Manifestasi ketidakadilan gender dalam kehidupan sehari-hari umumnya muncul dalam berbagai bentuk nyata yang kompleks, seperti marginalisasi (peminggiran ekonomi), subordinasi (penomorduaan posisi), stereotip (pelabelan negatif), beban kerja ganda, hingga kekerasan. Sebagai contoh, dalam sistem masyarakat yang masih memegang teguh budaya patriarki, perempuan seringkali diidentifikasikan hanya sebatas pengurus urusan domestik rumah tangga. Ketika mereka memutuskan untuk bekerja di ranah publik, tidak jarang mereka masih harus menanggung beban ganda (double burden) karena kewajiban domestik dianggap sepenuhnya menjadi tanggung jawab mereka seorang diri. Sebaliknya, laki-laki juga terkadang terjebak dalam stereotip kaku yang menuntut mereka untuk selalu tampil kuat, tidak boleh menunjukkan kelemahan, dan harus menjadi pencari nafkah utama tanpa boleh mengekspresikan sisi emosional mereka secara bebas.

akar dari segala bentuk ketidakadilan ini tertanam kuat dalam tradisi, penafsiran norma budaya, serta struktur institusional yang telah berjalan selama berabad-abad. Karena sifatnya yang sudah melembaga, banyak orang menganggap kondisi ini sebagai sesuatu yang "sudah semestinya terjadi" atau bahkan dianggap sebagai kodrat alam. Padahal, jika diteliti secara sosiologis, apa pun yang diciptakan atau dikonstruksi oleh masyarakat, pada dasarnya juga dapat diubah dan direkonstruksi kembali oleh masyarakat itu sendiri melalui kesadaran kolektif yang baru.

Bagaimana menurut pandanganmu, apakah tradisi dan budaya di lingkungan sekitar kita saat ini sudah mulai terbuka terhadap perubahan peran gender?

Strategi Konkret Menghapus Ketidakadilan Gender

Menjawab pertanyaan apakah ketidakadilan gender bisa dihilangkan, jawabannya adalah bisa, tetapi hal tersebut memerlukan transformasi sistematis yang melibatkan seluruh elemen masyarakat. Penghapusan ketimpangan ini bukanlah sebuah proses instan, melainkan kerja jangka panjang yang menuntut komitmen konsisten dari tingkat individu hingga kebijakan negara.

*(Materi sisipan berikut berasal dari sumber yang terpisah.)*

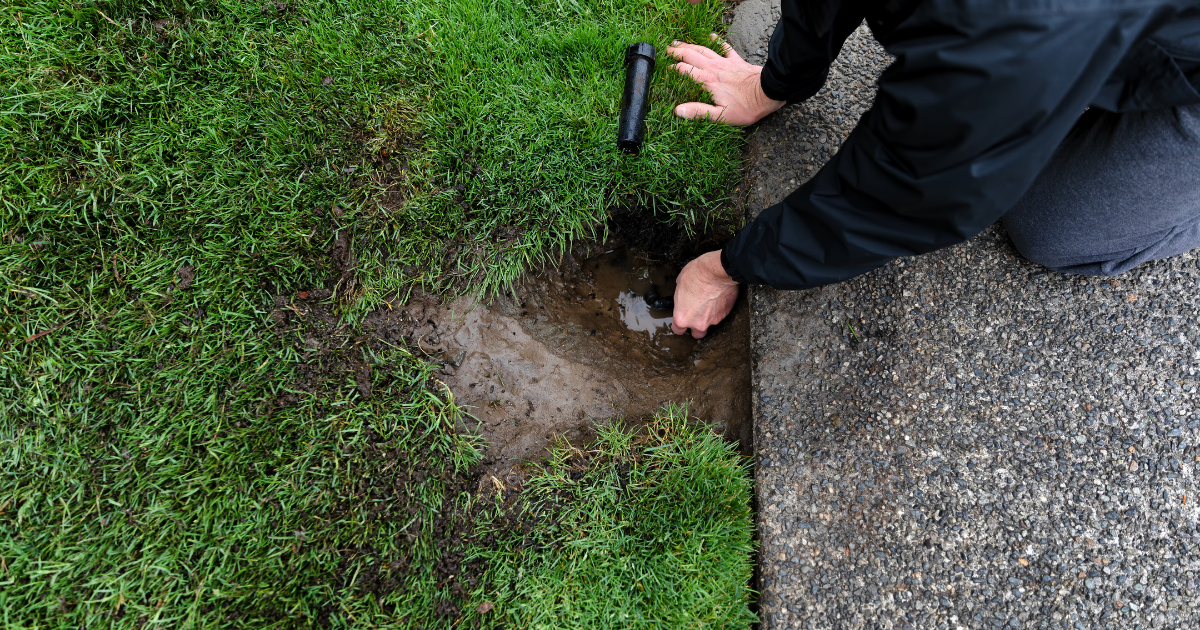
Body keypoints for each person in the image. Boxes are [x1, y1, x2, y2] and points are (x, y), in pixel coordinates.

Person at [666, 0, 1200, 339]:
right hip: (1096, 31)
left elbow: (907, 193)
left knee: (1051, 229)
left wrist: (724, 267)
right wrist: (774, 84)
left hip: (1118, 42)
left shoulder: (1012, 27)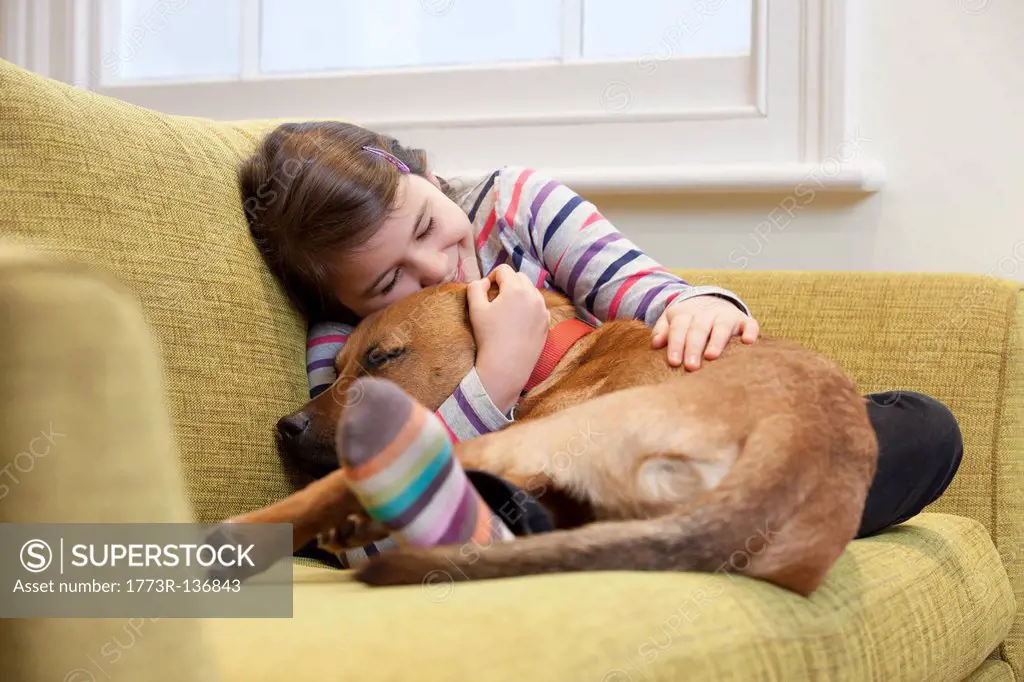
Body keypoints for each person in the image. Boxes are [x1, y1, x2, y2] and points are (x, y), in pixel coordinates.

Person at [239, 121, 962, 567]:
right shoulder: (347, 335)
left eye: (428, 228)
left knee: (921, 423)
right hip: (547, 480)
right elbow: (360, 494)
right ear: (342, 299)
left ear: (432, 180)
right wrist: (496, 376)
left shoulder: (517, 207)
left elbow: (652, 295)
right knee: (424, 510)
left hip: (712, 432)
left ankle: (734, 516)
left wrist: (703, 305)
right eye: (389, 279)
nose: (435, 269)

Langkah Nyata Menuju Perubahan

  • Reformasi Pendidikan Inklusif: Kurikulum sekolah harus dirancang bebas dari stereotip gender, memberikan akses dan dorongan yang sama bagi semua murid untuk mengeksplorasi bidang studi apa pun tanpa batasan tradisional.

  • Penegakan Regulasi yang Tegas: Pemerintah perlu menghadirkan produk hukum dan kebijakan afirmatif yang melindungi hak-hak kelompok rentan, serta memberikan sanksi tegas terhadap segala bentuk diskriminasi maupun kekerasan berbasis gender.

  • Transformasi Budaya dan Pola Pikir: Kesadaran kolektif harus dibangun mulai dari unit terkecil, yaitu keluarga, dengan membiasakan pembagian peran domestik yang adil dan tidak membebankan beban ganda pada salah satu pihak saja.

  • Peran Aktif Generasi Muda: Remaja dan kaum muda memiliki kekuatan besar sebagai agen perubahan (agent of change) dengan memanfaatkan ruang digital untuk menyuarakan kesetaraan serta menolak normalisasi diskriminasi.

"Ketidakadilan gender berakar dari konstruksi sosial yang dibuat oleh manusia, yang berarti konstruksi tersebut juga dapat diubah oleh manusia melalui kesadaran dan aksi kolektif."

Kesimpulannya, menghilangkan ketidakadilan gender memang sebuah tantangan besar yang kompleks, namun bukan hal yang mustahil. Dengan kerja sama lintas sektor, penghapusan diskriminasi ini akan membawa kita pada tatanan masyarakat yang jauh lebih adil, produktif, dan inklusif bagi siapa saja.

Bagaimana pandanganmu mengenai peran media sosial dalam membantu menyebarkan kampanye kesetaraan gender di kalangan remaja saat ini?